En La Guajira, históricamente marcada por olvidos, promesas incumplidas y privilegios para unos pocos, ha comenzado a emerger otra historia: la de mujeres que ya no sólo resisten, sino que muestran al mundo lo mejor de nuestro pueblo. Mujeres artesanas, diseñadoras, indígenas wayuú y no wayuú, mujeres guajiras que, desde sus manos, con sus técnicas ancestrales y con su visión contemporánea, reclaman un lugar de respeto, de oportunidad y de valor real.
Y ese renacer tiene nombres, rostros, esfuerzos y una senadora que lo ha entendido así: Martha Peralta Epieyu. Tres años ya de representación en el Senado de la República por La Guajira, tiempo suficiente para demostrar que la política puede ser instrumento de dignidad cuando se ejerce con orgullo, con memoria y con compromiso.

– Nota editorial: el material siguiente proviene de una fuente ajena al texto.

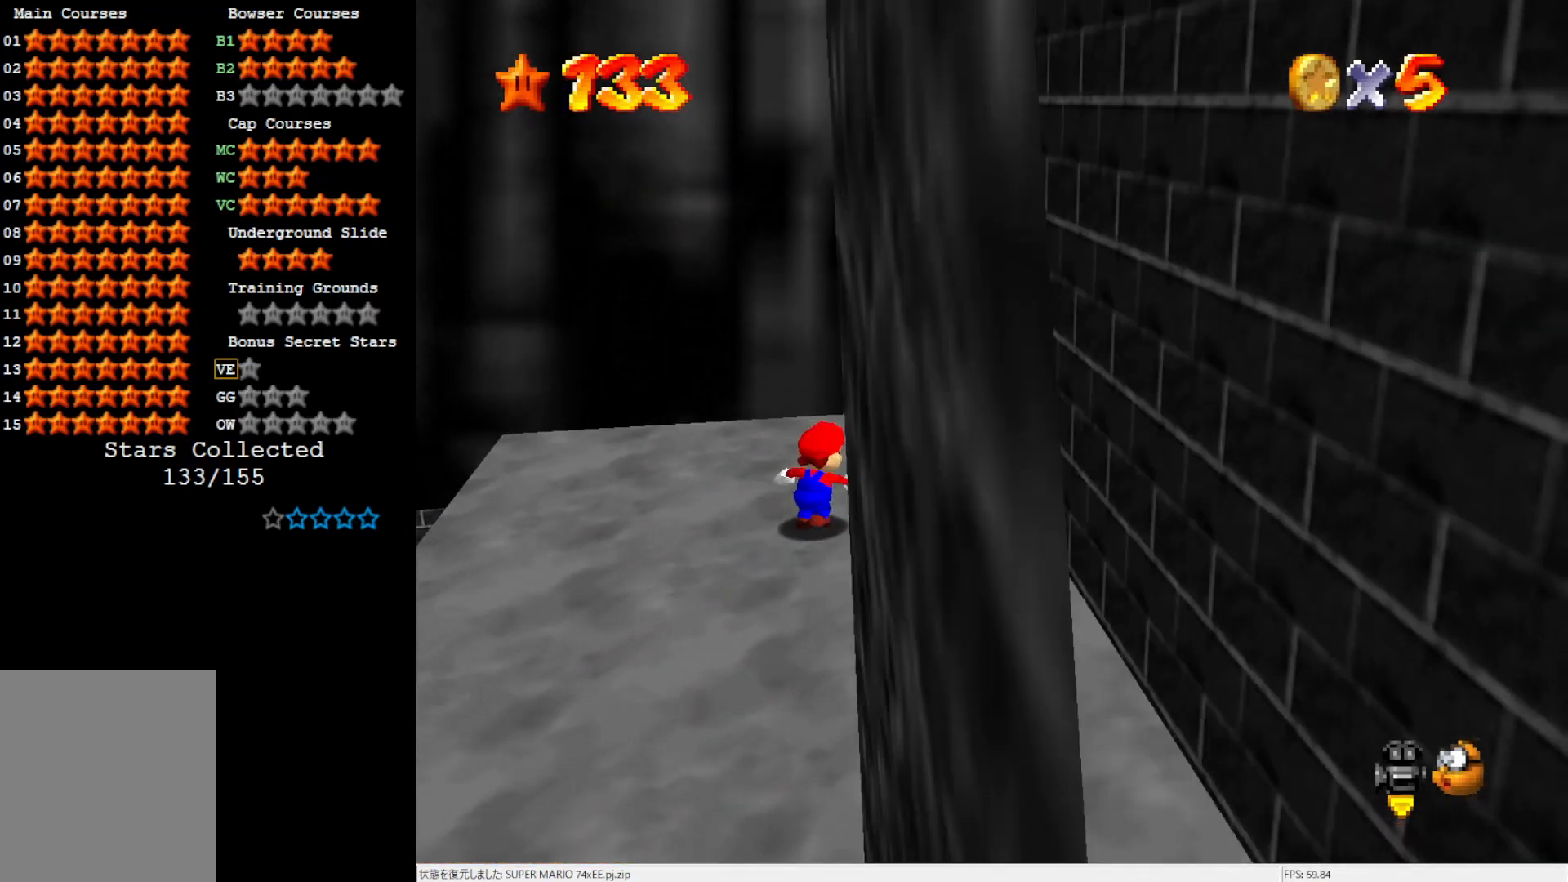
{"buttons": [], "left_stick": "up", "events": [[300, "left_stick", "up"]]}
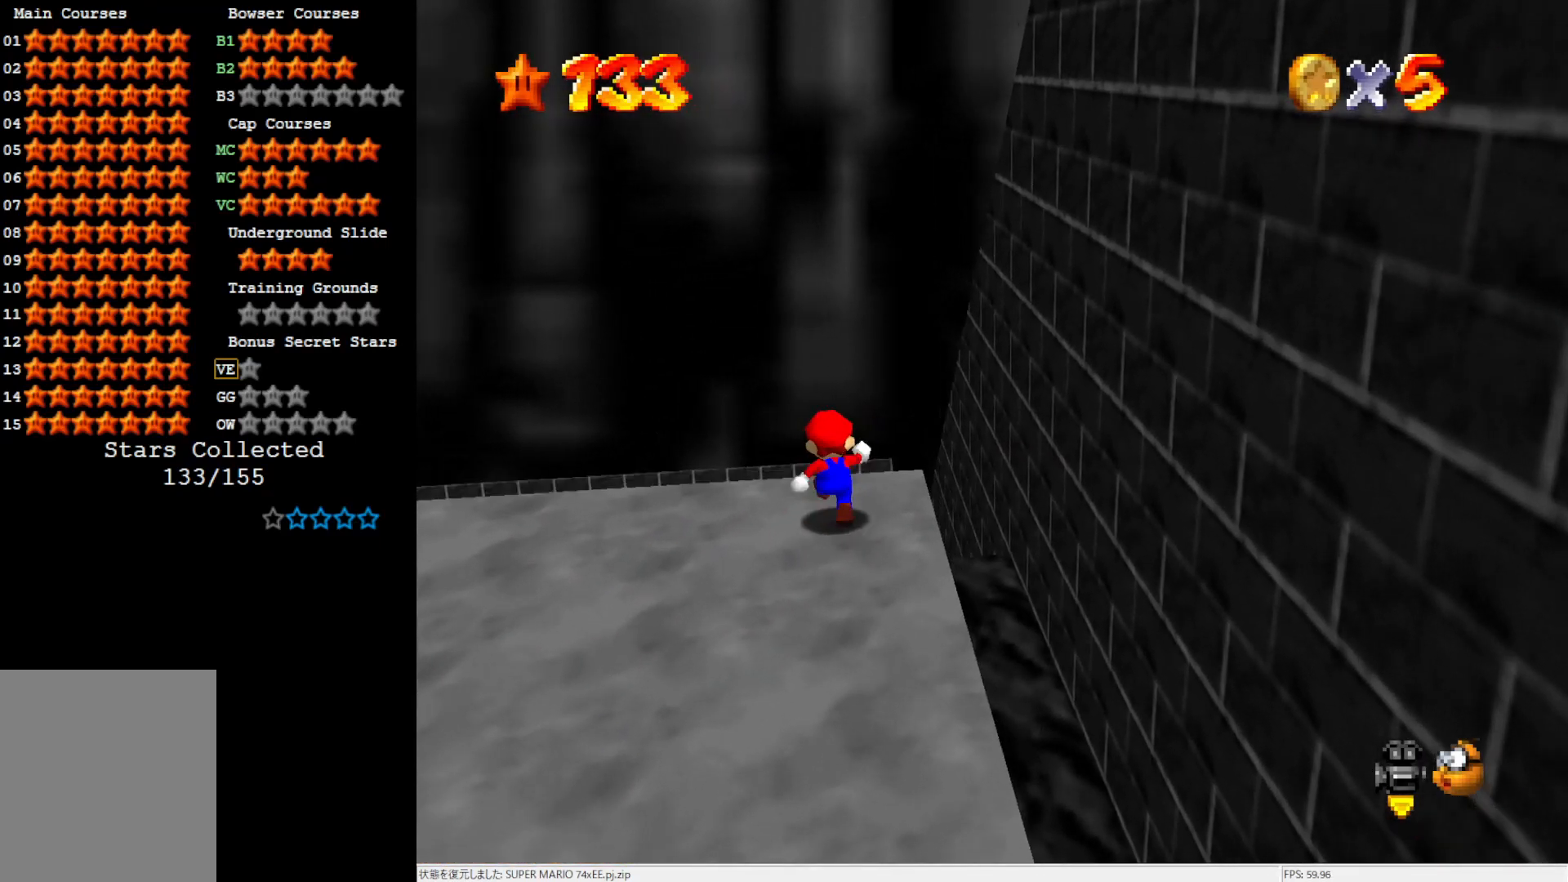
{"buttons": [], "left_stick": "up", "events": []}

Gracias a la senadora de senadoras Martha Peralta Epieyu, muchas de estas mujeres guajiras han traspasado fronteras geográficas, y también fronteras imaginarias que señalaban lo indígena o lo wayuú como algo menor, ignorado, atrasado. Ella vio en Esther Judit Bolaño Ipuana, joven diseñadora wayuú de la comunidad de Irruwain de Uribia, no una artesana en la sombra de estereotipos, sino una creadora, una líder, una narradora visual de lo que nuestra identidad puede ser: fuerte, bella, inteligente. Lo mismo con Marta Arredondo de Riohacha, Perla del Caribe por La alta Guajira, y otras mujeres de Hatonuevo, Barrancas y de otros, de rincones donde antes no se pensaba en una vitrina internacional, sino en la sobrevivencia diaria.
Y ha sido con esa convicción que las acompañó a Osaka, al gran escenario internacional de la Expo Osaka 2025, al pabellón de Colombia ‘Colombia: el país de la belleza’ donde más de 150 naciones muestran al mundo su futuro, su cultura, innovación, biodiversidad, creatividad.
Precisamente, en este evento mundial, la Macrorueda Internacional ‘Colombia, el país de la belleza’ permitió que exportadores, artesanas y diseñadoras colombianas sostuvieran cientos de citas de negocios, abrirán mercados en Asia, particularmente Japón, China y Corea, y dieran a conocer la exquisitez de tradiciones como la de la manta wayuú y otras expresiones artesanales.
Este escenario tiene implicaciones poderosas para La Guajira:
Visibilidad: que nuestras mujeres, indígenas o no, wayuú o de otras comunidades, sean vistas, valoradas, invitadas.
Reconocimiento del talento: dejar atrás los prejuicios, mostrar que el saber hacer guajiro no es folclor decorativo, es tejido de identidad, de futuro, de economía.
Apoyo institucional: que quien está en política entienda que su gestión no es repartir migajas sino abrir puertas, construir puentes, gestionar recursos, alianzas, visibilidad, internacionalización.
Claro que hay retos: organización, acceso a recursos, formación, apoyo técnico, logística, infraestructura. Pero lo que hoy se evidencia con fuerza es que hay voluntad, hay mujeres listas, hay creatividad, hay historia, hay paisaje, hay mar, hay alma. Y cuando todo eso se une con liderazgo como el de Marta Peralta que no llegó a la política por la política, sino para servir a La Guajira, lo que emerge es una nueva narrativa: La Guajira que ama, La Guajira que sueña, La Guajira que aporta.